LITERATURE OF THE SEVENTEENTH CENTURY.

It is now time to glance at the literary characters of this period, reserving their personal characteristics for another portion of the present volume.

Foremost in the rank is Milton, though he obtained not in his life the reputation he deserved. Edmund Waller was the first refiner of English poetry, or at least of its rhyme. Cowley was more admired during his life than Milton, and more celebrated

after his death. Sir John Denham had a loftiness and vigor, which had scarcely been attained by any previous poet that wrote in rhyme. The Oceana of James Harrington was a political romance, well adapted to astonish when the systems of imaginary republics occupied so much attention.

There was also much admirable writing in the English language, both under Charles I. and II.,-by William Chillingworth, in his "Religion of Protestants, a safe way to Salvation;" in Cleveland's noble letter to Cromwell; in the famous histories of Lord Clarendon, and the pious eloquence of Jeremy Taylor; in the abstract philosophy of Dr. Henry More; in the orthodox. and learned divinity of Dr. Isaac Barrow; in the Exposition of Bishop Pearson; in the still popular works of Tillotson; in the courtly volumes of Sir William Temple; and even in the wild and perverted philosophy of Thomas Hobbes.

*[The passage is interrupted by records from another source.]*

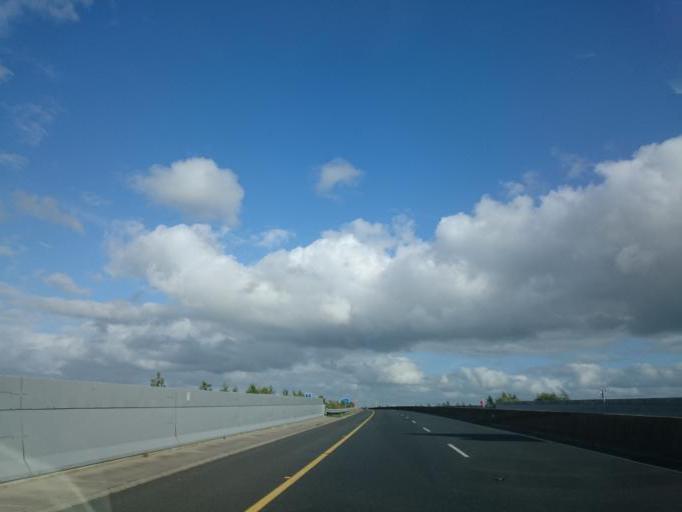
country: IE
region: Connaught
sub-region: County Galway
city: Athenry
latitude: 53.2835
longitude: -8.7521
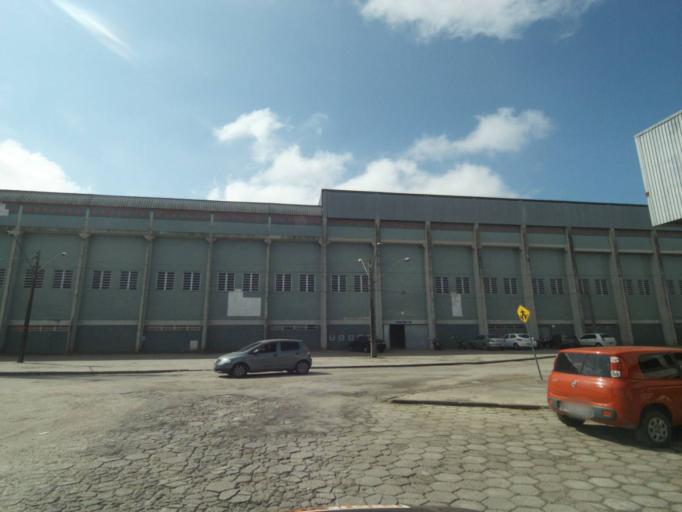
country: BR
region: Parana
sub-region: Paranagua
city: Paranagua
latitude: -25.5247
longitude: -48.5093
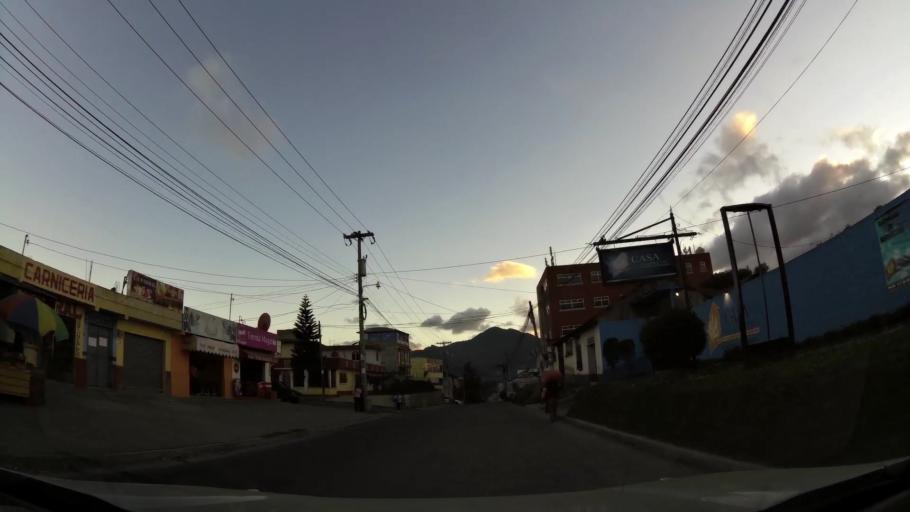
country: GT
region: Quetzaltenango
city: Quetzaltenango
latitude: 14.8545
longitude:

The reign of Charles II. has sometimes been considered the Augustan age of English literature, though more frequently the honor has been adjudged to the eighteenth century, as having still greater purity and simplicity of language. The authors of this period exhibit much fine genius, though corrupted by the bad taste to which they were forced to conform, as may be seen in the eloquent and spirited works of Dryden, the comic talent of Wycherley, and the pathetic powers of Otway. There were other authors of the time, who wrote with good taste, as the Marquis of Halifax, and the Earls of Mulgrave, Dorset, and Roscommon, though their productions are more limited in extent, or slighter in the character of their composition.

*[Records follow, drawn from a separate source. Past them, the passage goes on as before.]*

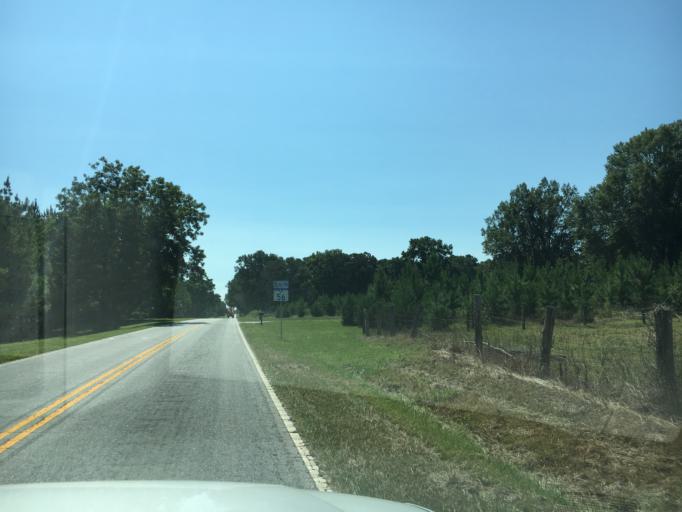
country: US
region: South Carolina
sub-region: Laurens County
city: Joanna
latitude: 34.4103
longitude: -81.8620
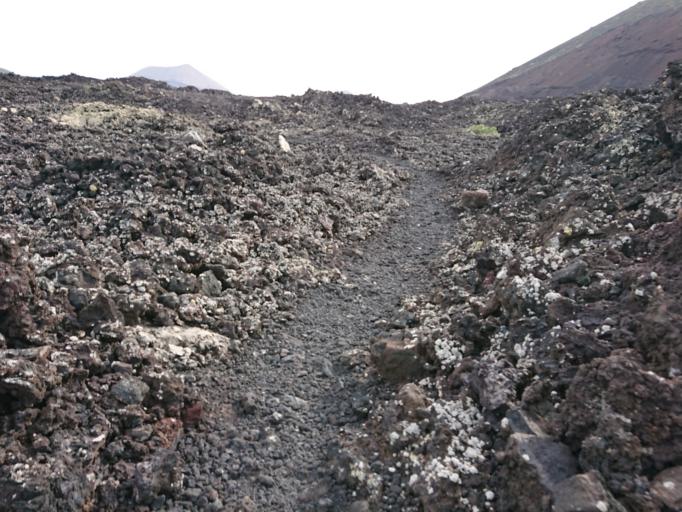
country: ES
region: Canary Islands
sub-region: Provincia de Las Palmas
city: Tinajo
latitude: 29.0116
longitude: -13.6774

The few female autobiographists who have graced the literature of England were confined to the stirring times of the Commonwealth, when the pressure of circumstances, by acting upon the strongest and finest feelings of woman, developed her intellect, and forced her upon active and even perilous existence. The two most brilliant instances of this charming genre of egotism are to be found in the memoirs of the fantastic Duchess of Newcastle, and in those of the heroic Mrs. Hutchinson, both admirable illustrations of their respective classes at the epoch in which they flourished: the one of the pure, unmixed aristocracy of England; and the other of its gentry, or highest grade of

middle life.

Mrs. Evelyn was one of the most accomplished women of the court of Charles the Second, and one of the few virtuous women who frequented it. She was a celebrated linguist and artist, and her works in oil and miniature are frequently quoted with pride by her husband.-Lady Morgan.

RISE OF FREE-SCHOOLS, OR CHARITY SCHOOLS.

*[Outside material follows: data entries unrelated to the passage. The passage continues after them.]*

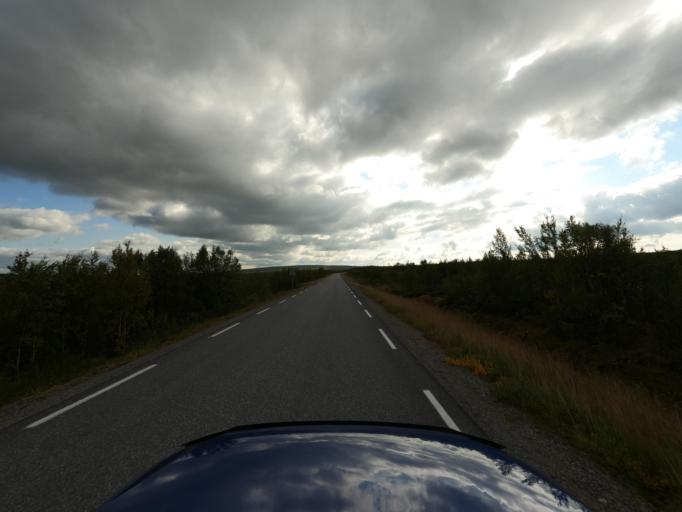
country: NO
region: Finnmark Fylke
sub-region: Porsanger
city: Lakselv
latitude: 69.3740
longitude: 24.2661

We have already shown that the endowed grammar-schools were the natural successors of the schools and charities of the Church before the Reformation. They contemplated none but the most liberal education. Children were to be brought up as scholars, or to be taught nothing. The grammar-schools were the nurseries of the learned professions, and they opened the way for the highest honors of those professions to the humblest in the land.